Chapter 36
Pardon the interruption but something horrible happened during WW2.
Mihail through his distant relatives kept in touch with the family who raised them as their own..one day the communications stopped. All packages and letters were returned to America with the word deceased on them..Andrew and the family died in concentration camps and their estate and farm confiscated by Hitlers Regine.

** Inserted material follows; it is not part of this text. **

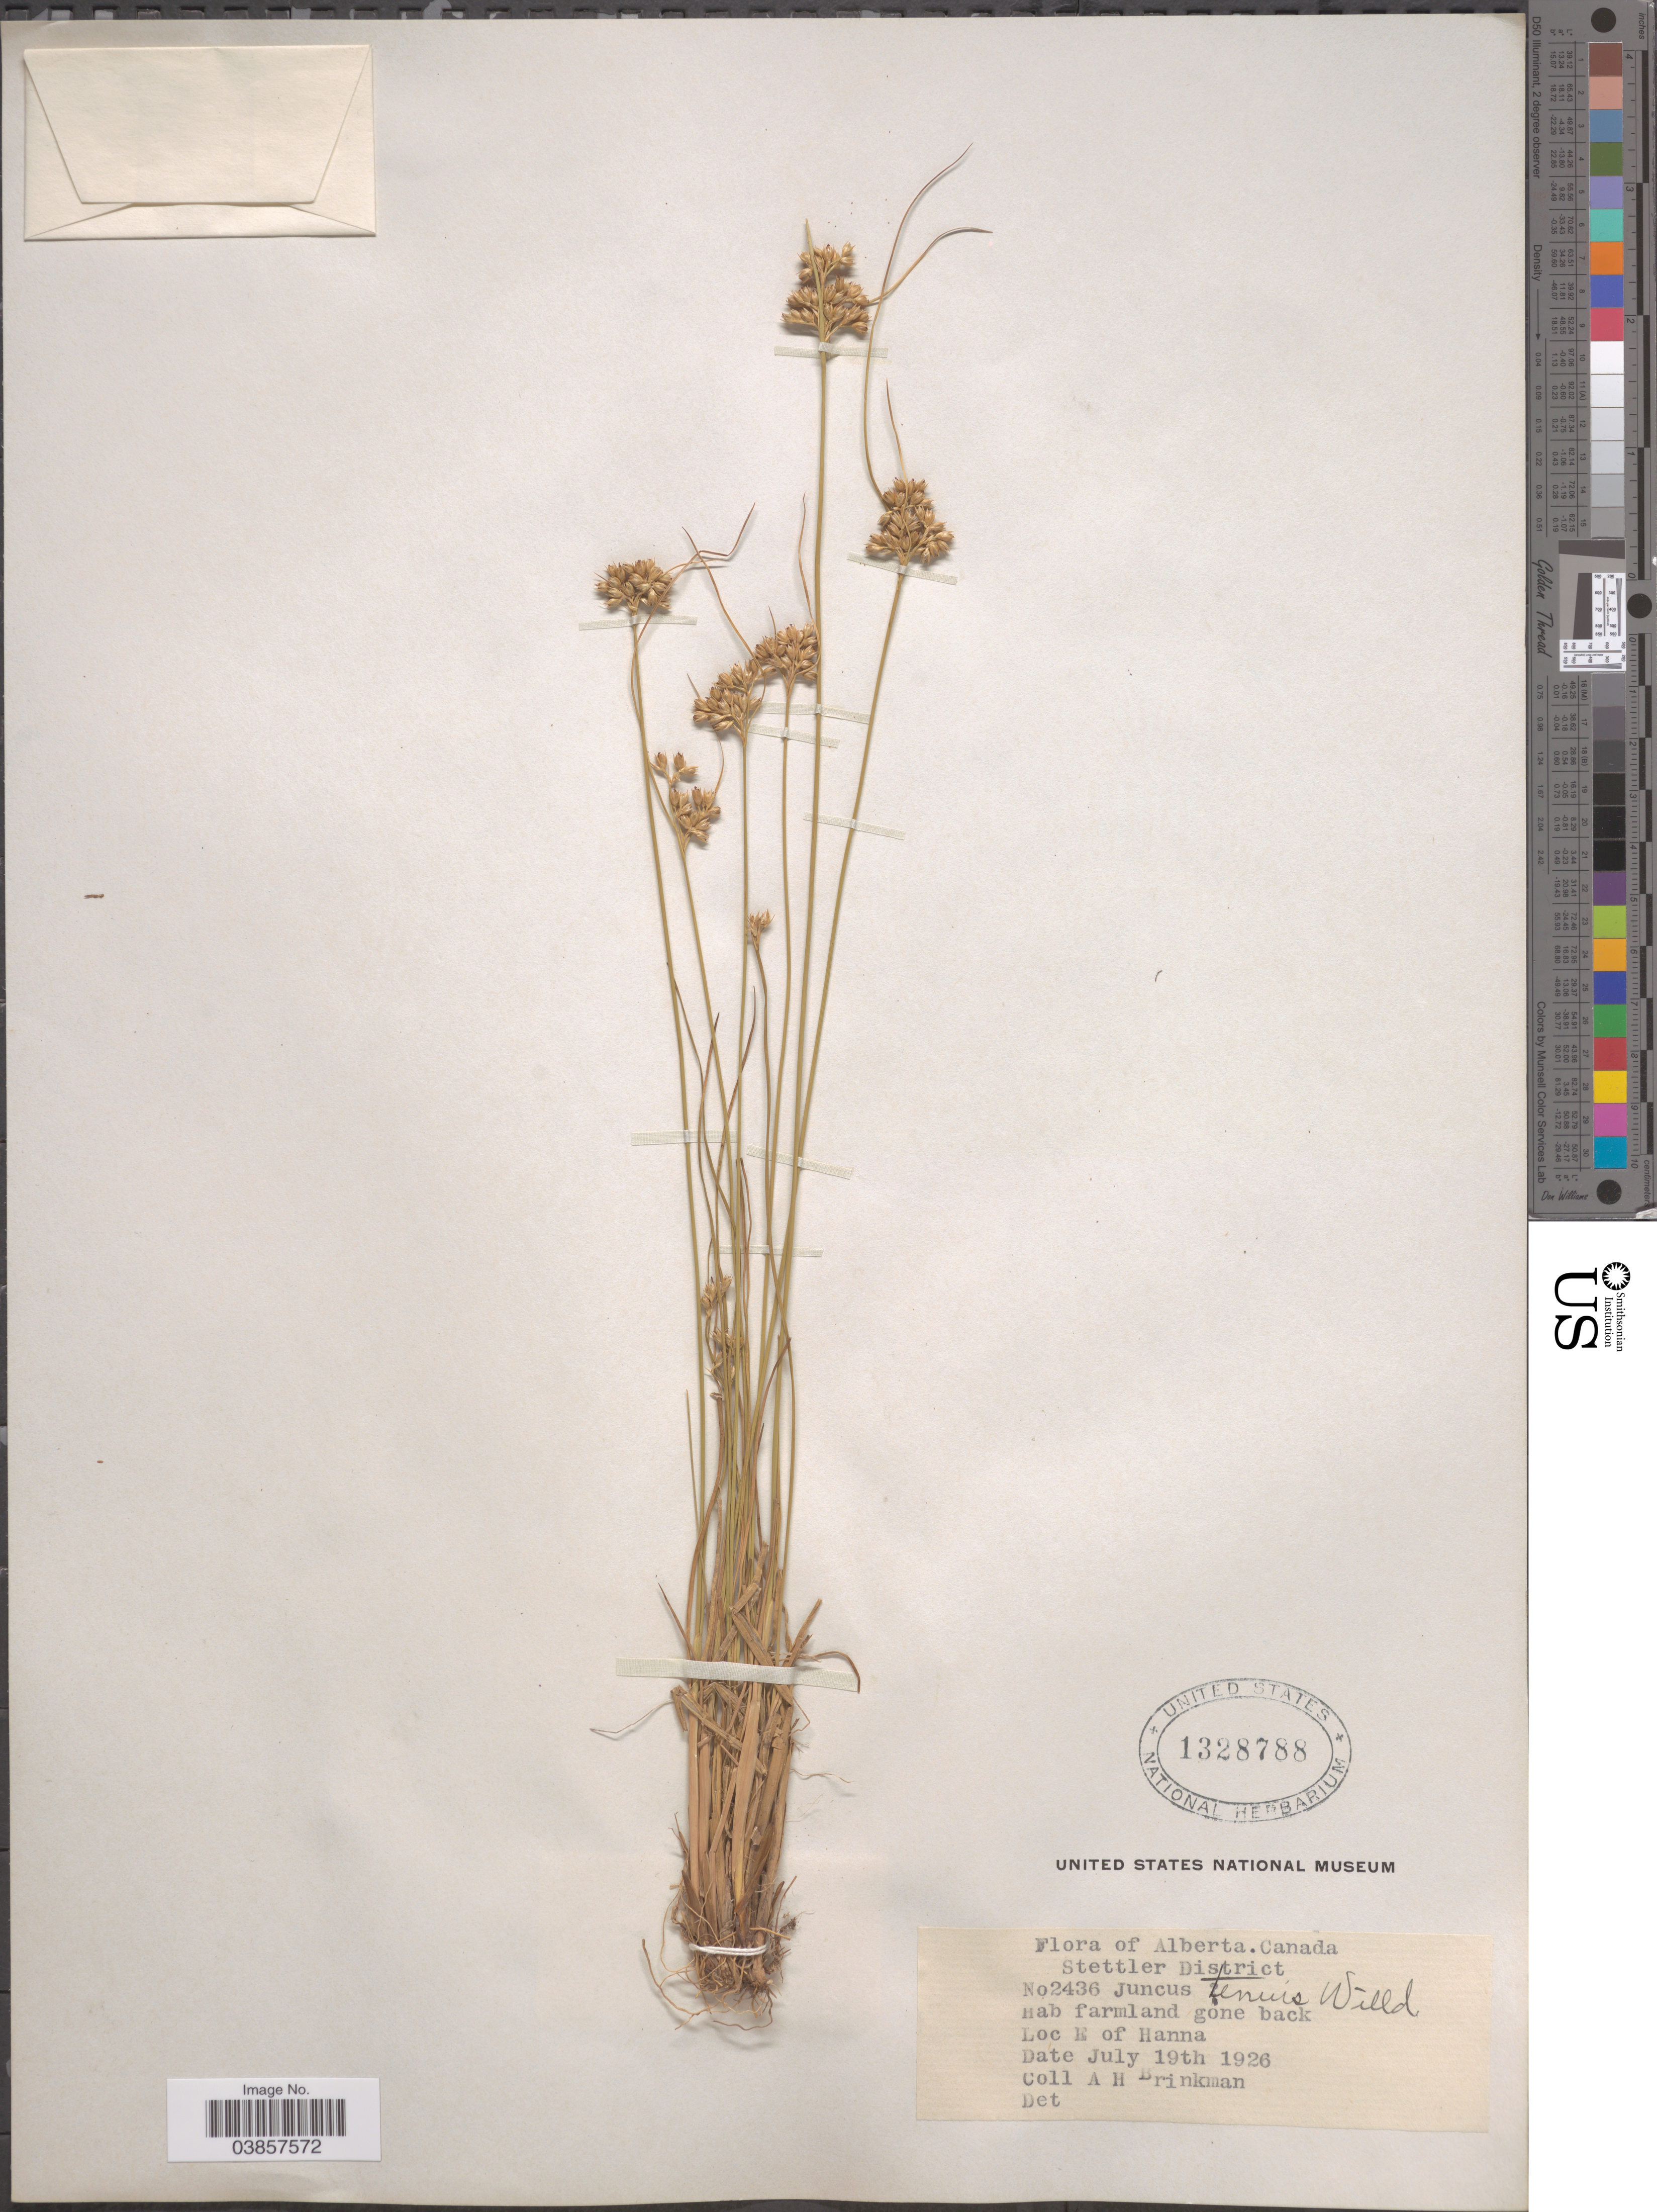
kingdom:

The world was a tapestry of muted grays and hushed anxieties, a stark contrast to the vibrant hues Mihail had once known. World War II, a monstrous shadow that had loomed for years, had finally enveloped Europe, and with it, the last tendrils connecting Mihail to his past were severed with brutal finality. Through the tenuous lifeline of distant relatives, he had maintained contact with the family who had raised him, the Andersons, the King’s Royal Carriage Makers. Their expansive estate, a haven of rolling hills and the scent of horsehair and polish, had been his childhood home, a place of both stern discipline and an unexpected, albeit distant, affection. Now, the letters returned, stamped with the chilling finality of “deceased.” The packages, brimming with small comforts from a world away, came back unopened. Andrew and his family, the custodians of his early life, had perished. The word was stark, brutal: concentration camps. The estate, the hunting lodge, the horse farm – all confiscated, swallowed by the insatiable maw of Hitler’s regime. A cold dread, far deeper than any Mihail had known, settled in his bones. He had escaped the clutches of one inferno, only to learn that the flames had consumed those who had, in their own way, offered him sanctuary. The distant relatives who had relayed the news were equally devastated, their own lives a precarious balance of fear and survival. The news hit Mihail with the force of a physical blow, a cruel echo of the horrors he had so narrowly escaped himself. The very people who had instilled in him a sense of duty, a military tradition, who had attempted to mold him into a prince of their own making, were gone, victims of the same ideology that had driven him into hiding. The irony was a bitter pill. He had fled to preserve his life, only to find that the life he had fled *from* had been extinguished, its guardians lost to the very darkness he had so desperately sought to outrun. The silence from that corner of the world was no longer just a void; it was a tomb.